Temperatures are important to enthusiasts and gamers, so we took a bit of time and did some temperature testing on the Sapphire Radeon R9 Fury Tri-X OC video card.

Sapphire Radeon R9 Fury Tri-X OC Idle Temps:

idle-temp

At idle we found the GPU core temperature was 38C with the fan speed at 15%. The fan speed is shown at 7565 RPM, but there is no way that is right as the fans weren’t spinning.

fury-overdrive

We opened up AMD Catalyst Control Center and it too shows the fans were running at 1918 RPM, but that is again a false reading as the fans weren’t moving.

gaming-load

When gaming we hit 78C in a room with a temperature of 70F (21C) and that isn’t too bad considering the size of the GPU cooler and how quiet the fans were. Sapphire told us that the temperature target of this card was 75C, but when we looked at AMD OverDrive it showed 85C as being the temperature target. We didn’t lower the temperature target or anything since we have only had the card for less than a day, but Sapphire said you can lower that and crank up the fans for even better cooling performance without hurting gaming performance.

sapphire-thermal-front

sapphire-thermal-back

We took some thermal images of the Sapphire Radeon R9 Fury Tri-X OC card during a single pass of 3DMark Extreme as we were curious if the end of the GPU cooler was really needed.
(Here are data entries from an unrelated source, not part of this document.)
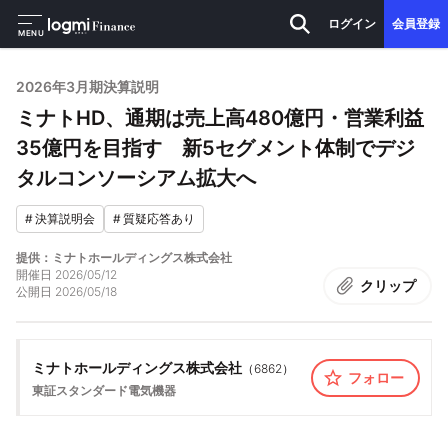
ログイン
会員登録
MENU
2026年3月期決算説明
ミナトHD、通期は売上高480億円・営業利益
35億円を目指す 新5セグメント体制でデジ
タルコンソーシアム拡大へ
#
決算説明会
#
質疑応答あり
提供：ミナトホールディングス株式会社
開催日
2026/05/12
クリップ
公開日
2026/05/18
ミナトホールディングス株式会社
（
6862
）
フォロー
東証スタンダード
電気機器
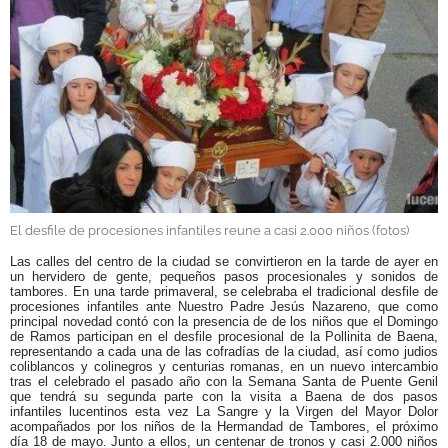
GALERÍAS
El desfile de procesiones infantiles reune a casi 2.000 niños (fotos)
Las calles del centro de la ciudad se convirtieron en la tarde de ayer en
un hervidero de gente, pequeños pasos procesionales y sonidos de
tambores. En una tarde primaveral, se celebraba el tradicional desfile de
procesiones infantiles ante Nuestro Padre Jesús Nazareno, que como
principal novedad contó con la presencia de
de los niños que el Domingo
de Ramos participan en el desfile procesional de la Pollinita de Baena,
representando a cada una de las cofradías de la ciudad, así como judios
coliblancos y colinegros y centurias romanas, en un nuevo intercambio
tras el celebrado el pasado año con la Semana Santa de Puente Genil
que tendrá su segunda parte con la visita a Baena de dos pasos
infantiles lucentinos esta vez La Sangre y la Virgen del Mayor Dolor
acompañados por los niños de la Hermandad de Tambores, el próximo
día 18 de mayo.
Junto a ellos, un centenar de tronos y casi 2.000 niños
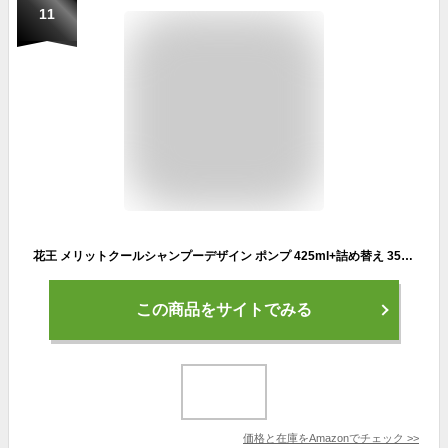
11
花王 メリットクールシャンプーデザイン ポンプ 425ml+詰め替え 350ml
この商品をサイトでみる
価格と在庫を
Amazon
でチェック
>>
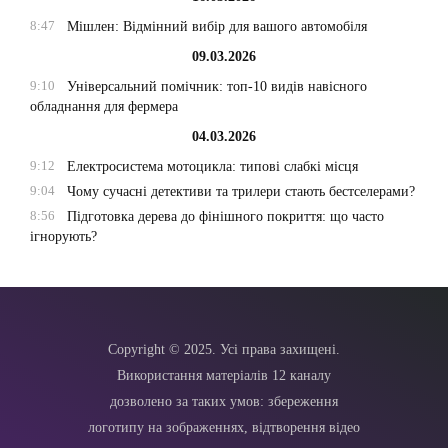
8:47
Мішлен: Відмінний вибір для вашого автомобіля
09.03.2026
9:10
Універсальний помічник: топ-10 видів навісного
обладнання для фермера
04.03.2026
9:12
Електросистема мотоцикла: типові слабкі місця
9:04
Чому сучасні детективи та трилери стають бестселерами?
8:56
Підготовка дерева до фінішного покриття: що часто
ігнорують?
Copyright © 2025. Усі права захищені.
Використання матеріалів 12 каналу
дозволено за таких умов: збереження
логотипу на зображеннях, відтворення відео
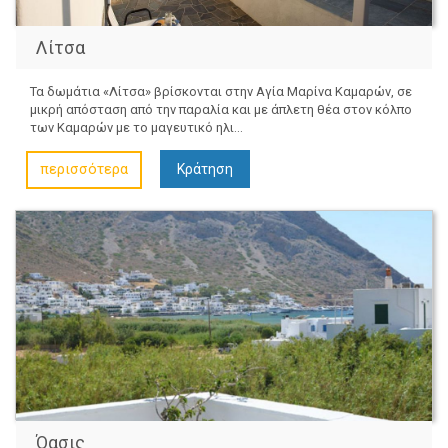
Λίτσα
Τα δωμάτια «Λίτσα» βρίσκονται στην Αγία Μαρίνα Καμαρών, σε
μικρή απόσταση από την παραλία και με άπλετη θέα στον κόλπο
των Καμαρών με το μαγευτικό ηλι...
περισσότερα
Κράτηση
Όασις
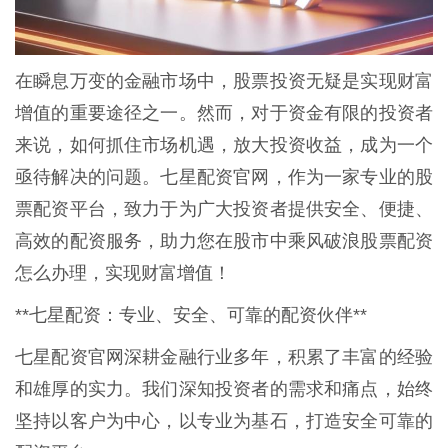
在瞬息万变的金融市场中，股票投资无疑是实现财富
增值的重要途径之一。然而，对于资金有限的投资者
来说，如何抓住市场机遇，放大投资收益，成为一个
亟待解决的问题。七星配资官网，作为一家专业的股
票配资平台，致力于为广大投资者提供安全、便捷、
高效的配资服务，助力您在股市中乘风破浪股票配资
怎么办理，实现财富增值！
**七星配资：专业、安全、可靠的配资伙伴**
七星配资官网深耕金融行业多年，积累了丰富的经验
和雄厚的实力。我们深知投资者的需求和痛点，始终
坚持以客户为中心，以专业为基石，打造安全可靠的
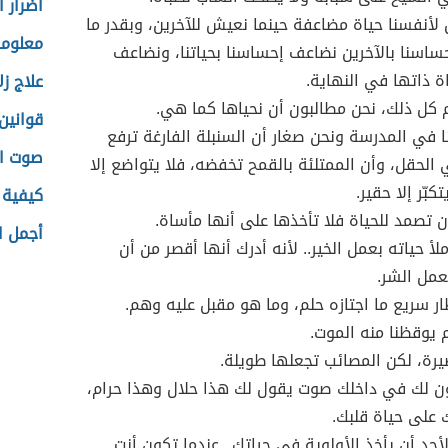
أضرار 
 لأنفسنا حياة مضاعفة حينما نعيش للآخرين، وبقدر ما
معلوما
اسنا بالآخرين نضاعف إحساسنا بحياتنا، ونضاعف
ة ذاتها في النهاية.
علاج زل
م كل ذلك، نحن مطالبون أن نحياها كما هي.
قوانين
ا في المدرسة ونحن صغار أن السنبلة الفارغة ترفع
صوت ال
الحقل، وأن الممتلئة بالقمح تخفضه، فلا يتواضع إلا
تكبّر إلا حقير.
كيفية 
أن تصمد للحياة فلا تأخذها على أنها مأساة.
أجمل ا
لأ حياته بعمل الخير.. لأنه أدرك أنها أقصر من أن
عمل الشر.
ار سريع ما اجتازه حلم، وما هو مقبل عليه وهم.
م يوقظنا منه الموت.
يرة، لكن المصائب تجعلها طويلة.
ن لك في داخلك صوت يقول لك هذا حلال وهذا حرام،
 على حياة قلبك.
أحد أن يأخذ الأولوية في حياتك.. عندما تكون أنت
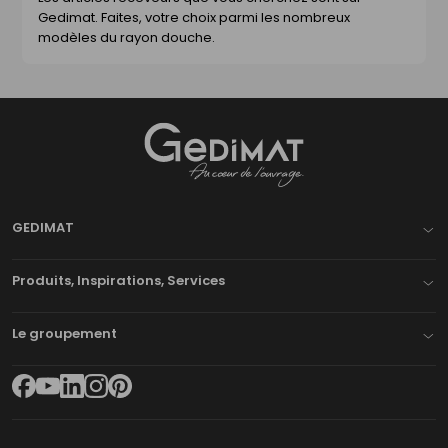
Gedimat. Faites, votre choix parmi les nombreux
modèles du rayon douche.
Gedimat
- AU COEUR DE L'OUVRAGE
GEDIMAT
Produits, Inspirations, Services
Le groupement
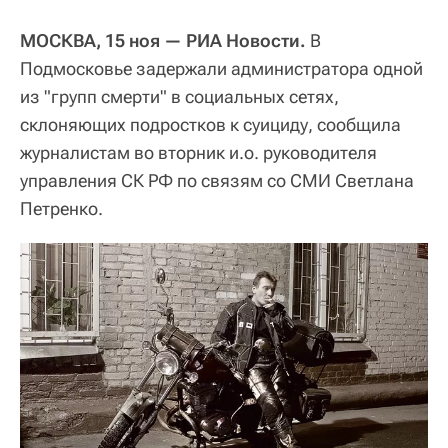
МОСКВА, 15 ноя — РИА Новости.
В
Подмосковье задержали администратора одной
из "групп смерти" в социальных сетях,
склоняющих подростков к суициду, сообщила
журналистам во вторник и.о. руководителя
управления СК РФ по связям со СМИ Светлана
Петренко.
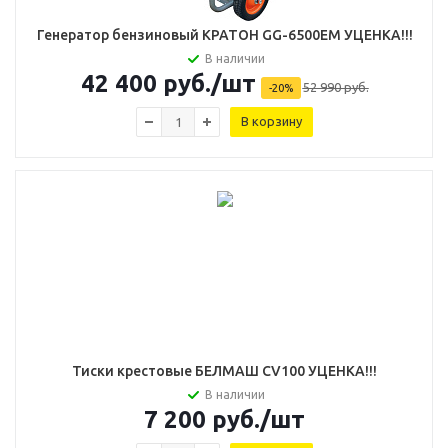
Генератор бензиновый КРАТОН GG-6500EM УЦЕНКА!!!
В наличии
42 400
руб.
/шт
52 990
руб.
-
20
%
В корзину
Тиcки крестовые БЕЛМАШ CV100 УЦЕНКА!!!
В наличии
7 200
руб.
/шт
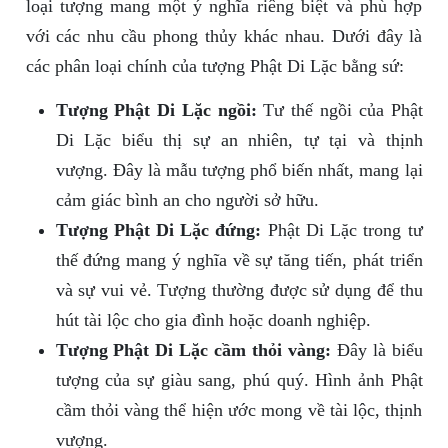
loại tượng mang một ý nghĩa riêng biệt và phù hợp
với các nhu cầu phong thủy khác nhau. Dưới đây là
các phân loại chính của tượng Phật Di Lặc bằng sứ:
Tượng Phật Di Lặc ngồi:
Tư thế ngồi của Phật
Di Lặc biểu thị sự an nhiên, tự tại và thịnh
vượng. Đây là mẫu tượng phổ biến nhất, mang lại
cảm giác bình an cho người sở hữu.
Tượng Phật Di Lặc đứng:
Phật Di Lặc trong tư
thế đứng mang ý nghĩa về sự tăng tiến, phát triển
và sự vui vẻ. Tượng thường được sử dụng để thu
hút tài lộc cho gia đình hoặc doanh nghiệp.
Tượng Phật Di Lặc cầm thỏi vàng:
Đây là biểu
tượng của sự giàu sang, phú quý. Hình ảnh Phật
cầm thỏi vàng thể hiện ước mong về tài lộc, thịnh
vượng.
We were pleasantly surprised how well the five copper heatpipes were working and the entire heatsink was being utilized to dissipate all the heat from the Fiji GPU. The long cooler might look funny, but it is functional. The hottest part on the back of the card is the voltage regulators and they hit 72C in just one loop of 3DMark. When gaming they get well over 100C, so despite the massive air cooler the VRM components certainly get warm on the back of the card.

temps

We found the Sapphire Radeon R9 Fury Tri-X OC card idled at 38C and topped out at 78C when gaming for 30 minutes on the open test bench.

Sound Testing

We test noise levels with an Extech sound level meter that has 1.5dB accuracy that meets Type 2 standards. This meter ranges from 35dB to 90dB on the low measurement range, which is perfect for us as our test room usually averages around 36dB. We measure the sound level two inches above the corner of the motherboard with ‘A’ frequency weighting. The microphone wind cover is used to make sure no wind is blowing across the microphone, which would seriously throw off the data.

noise

The Sapphire Radeon R9 Fury Tri-X OC had no fans spinning at idle, so the idle noise level was just slightly above the ambient room temp as we still had the CPU’s water cooler running. At load the noise level topped out at 43.6 dB while gaming, which makes this one of the quietest cards that we have tested in some time. Sapphire could have increased the fan speed curve just a bit and it would have helped lower temperatures without causing the card to be too loud.